- Origin: Queens Village, New York
- Genres: doo-wop
- Years active: 1958–1959
- Labels: Recorte Records, CBS Records, Time Records
- Past members: Lenny Dean (leader); Bob Gerardi; Carmine Ray; Rick Baxter; Joey Cary;

= Rockin' Chairs =

American doo-wop group

The Rockin' Chairs were a doo-wop recording group based in Queens Village, New York active in 1958 and 1959.

==Discography==

| Title | Year | Catalog | Comments |
|---|---|---|---|
| A Kiss Is a Kiss / Rockin' Chair Boogie | 1958 | Recorte 402 | 200,000 copies sold |
| Please Mary Lou / Come On Baby | 1958 | Recorte 404 |  |
| Memories of Love / Girl of Mine | 1959 | Recorte 412 | with backup from Nino and the Ebb Tides |

==Reception==
Billboard described their A Kiss Is a Kiss as a "hot record."

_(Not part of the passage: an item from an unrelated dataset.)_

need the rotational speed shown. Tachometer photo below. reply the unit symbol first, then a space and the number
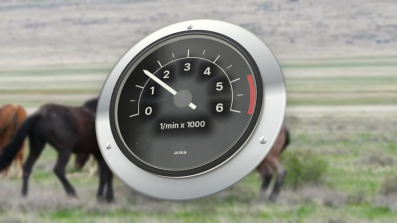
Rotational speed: rpm 1500
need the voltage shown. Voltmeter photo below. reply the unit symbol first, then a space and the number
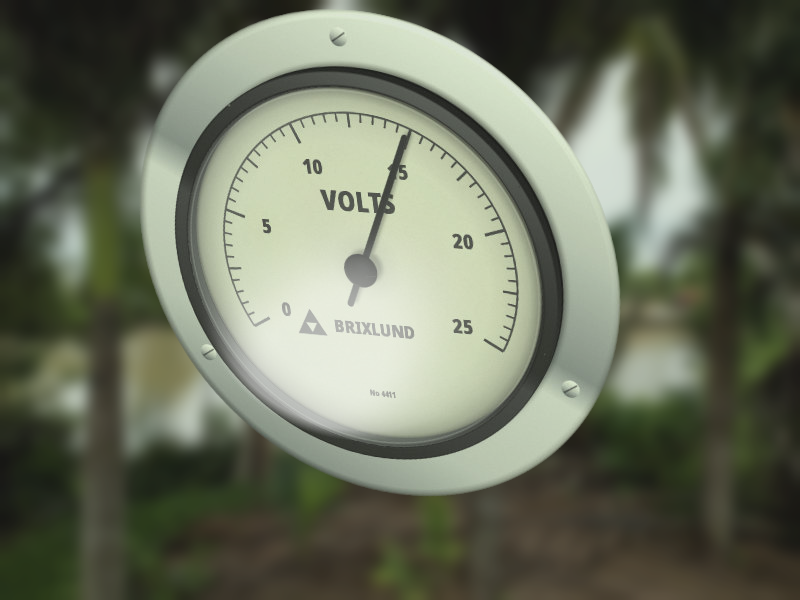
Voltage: V 15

When the band played Please Mary Lou on Alan Freed's Big Beat television show, Freed commented that it sounded like Paul Anka's "Diana."

Billboard described their Memories of Love recording as having an "overly long intro" and described the recording as "none too good."

All three of their a-side recordings are considered among the top 1000 doo-wop songs of all time.